Per i compagni e le compagne della sezione il quartiere non esisteva: era di destra (MSI e DC) e quindi si evitava di fare attività esterna. Vi era un gruppo di giovani che si riuniva e studiava i sacri testi sotto una guida competente e discutevano della classe operaia.

Ricordo che proposi, in occasione di uno sciopero, di distribuire volantini davanti alle fabbriche della Salaria. Ne furono entusiasti e scegliemmo l’Autovox. Ma cominciarono ad entrare in crisi visto che dovevano alzarsi alle 5 di mattina (gli operai, molti pendolari, entravano alle 6). Ed ancor di più per l’accoglienza fredda che ricevettero. Fu salutare per comprendere che la classe operaia è “rivoluzionaria”. Ma la “rivoluzione” è un’altra cosa.

 

Non era solo la sezione Fomentano ad estraniarsi dai quartieri ma, ad esempio, quella del Salario che si era gemellata con(non ricordo quale) una sezione della Provincia ed il suo maggiore impegno era recarsi tutte le domeniche a fare attività in quel Comune.

 

La proposta di uscire nelle strade dei quartieri per un sentimento di clandestinità non trovavano ascolto nel Comitato Direttivo, né sostegno dalla Federazione che riteneva zone rosse il Tufello e Valmelaina, mentre il Trieste e Nomentano erano considerati feudi neri.

 

Il primo atto di rottura lo compì il sottoscritto con il compagno Robiati che era un orafo più che povero, un artista un po’ anarchico): su un carrello della spesa, liberato dalla sacca, montammo un altoparlante a batteria e cominciammo a girare per le vie del quartiere Nometano, tra lo sconcerto e l’incredulità, denunciando e propagandando oggi non ricordo più cosa. Le reazioni esterne ed interne al PCI aprirono un dibattito. Il secondo atto fu l’apoertura della sede a Via Tigrè, l’uscita cioè dal rudere e la visibilità finalmente nel quartiere.

 

Avevo già defiito con l’Inail le basi del contratto ed approfittando di alcune assenze nel Comitato Direttivo della Sezione feci approvare l’apertura della nuova sede la cui segretaria fu Marisa Malaspina.

 

L’altro episodio che cambiò la politica dei Comunisti del Nomentano fu la Festa de l?unità a Piazza S. Emerenziana, mi pare nel settembre del 1968 ed era la prima festa comunista che si svolgeva nella II Circoscrizione, escluso quella della borgata di Vigna Mangani.

 

Il sabato mattina, all’alba, legammo ai pini della piazza 8 bandiere rosse con la falce ed il martello, esponemmo numerosi pannelli propagandistici e tra il sabato e la domenica organizzammo un po’ di musica ed un comizio, qualche bibita, vino e panini: un successo.

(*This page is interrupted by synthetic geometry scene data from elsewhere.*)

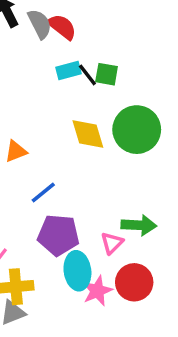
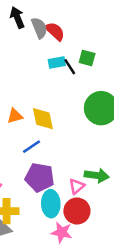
green square: (107, 74) -> (87, 58), moved
yellow diamond: (88, 134) -> (43, 119), moved
red circle: (134, 282) -> (77, 211), moved
pink star: (97, 291) -> (62, 232), moved, turned 30

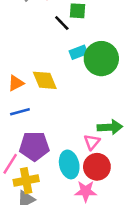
cyan rectangle: (57, 62) -> (78, 52), moved
blue line: (32, 147) -> (20, 112), moved, turned 30
purple pentagon: (40, 177) -> (34, 146), moved

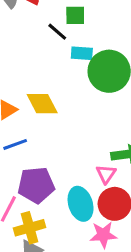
cyan rectangle: (78, 52) -> (82, 53), moved, turned 30

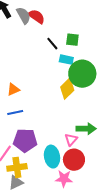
green square: (75, 15) -> (72, 40), moved
yellow diamond: (42, 104) -> (67, 89), moved, turned 65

Il sabato mattina motociclisti ed automobilisti vedendo sventolare le bandiere rosse su Piazza S. Emerenziana rimasero sconcertati ed impressionati, ma lo sconcerto e l’incredulità furono enormi nei molti fedeli che la domenica frequentavano la chiesa: non mancarono scomposte proteste.

 

Contemporaneamente all’azione per migliorare la condizione delle borgate e la lotta per la casa iniziammo ad occuparci del quartiere: il mercato, la scuola, la viabilità, gli sfratti e l il verde: C’è un’ampia documentazione anche fotografica sull’impegno del PCI per recuperare al quartiere Villa Chigi (altro che Di Nella al quale hanno cercato di sbiadire il suo essere fascista con un suo presunto impegno ambientale)

 

Con fermezza, con coerenza e continue iniziative, la sezione di Via Tigrè da quando fu aperta ha reagito ad ogni attacco fascista e ad ogni atto che tendesse a limitarne l’agibilità democratica, da un lato chiamando i cittadini ad organizzarsi e manifestare e dall’altro denunciando alla Magistratura ogni violenza ed aggressione dei fascisti. Sono state più di cento le denunce ed in alcuni casi gli autori delle aggressioni sono stati individuati e condannati. Al contrario non c’è stata mai una denuncia nei confronti dei dirigenti e militanti del PCI per atti di violenza.

 

Ricercammo l’unità anche con gli scout, organizzammo manifestazioni pubbliche di denuncia e la presenza attiva davanti alle scuole, in particolare al liveo Giulio Cesare che era permanentemente picchettato dai fascisti, tra i quali Izzo e Ghira (i mostri del Circeo) ed altri confluiti nei Nar. Quello che maggiormente infastidiva i fascisti ed i democristiani era il nostro costante impegno sui problemi del quartiere: asili nido, assistenza, speculazione edilizia. Forte era l’attenzione su quello che capitava nel mondo oltre alle questioni nazionali, per la pace sempre, contro il colonialismo, per la pace in Vietnam e contro il colpo di stato dei colonnelli greci.

 

La diffusione domenicale dell’Unità all’incrocio della Salaria con Viale Somalia, a Via Nomentana al semaforo di Via Asmara, in alcuni caseggiati e ovviamente nelle borgate superava le 400 copie vendute ed il I maggio sfiorava le 1.000 copie. Anche il coccardaggio alle manifestazioni divenne una costante. Le Feste de l’Unità le organizzammo per alcuni anni al parchetto di Viale Somalia e poi con la sezione Salario e Vescovio al Parco Nemorense. Animatore, diffusore e straordinario militante in tutta l’attività soprattutto nell’affissione dei manifesti era il compagno Umberto Ricotta, per me compagno e fratello.

 

Nel nostro quartiere non trovarono mai spazio né Lotta Continua, né Potere Operaio od altri estremismi. Il Partito di cui oggi faccio parte Rifondazione Comunista, che non è estremista, ricalca in pieno la politica del PCI che ho vissuto e che per certi versi è di una attualità incredibile.

 

Penso che il odo deciso con cui affrontavamo la lotta politica in quegli anni, la coerenza antifascista e forti idealità da noi propugnate siano state alla base dell’adesione di tanti giovani: potevamo contare sulla presenza di centinaia di ragazzi e ragazze attivi e presenti nelle scuole ed in tutte le iniziative di piazza che erano continue e numerose. Le compagne avevano un grande peso e si distinguevano per fermezza e determinazione nei confronti dei fascisti e delle politiche del governo, con un grande impegno di solidarietà anti Usa e con i popoli in lotta. Segretario della sezione è stata quasi sempre una donna.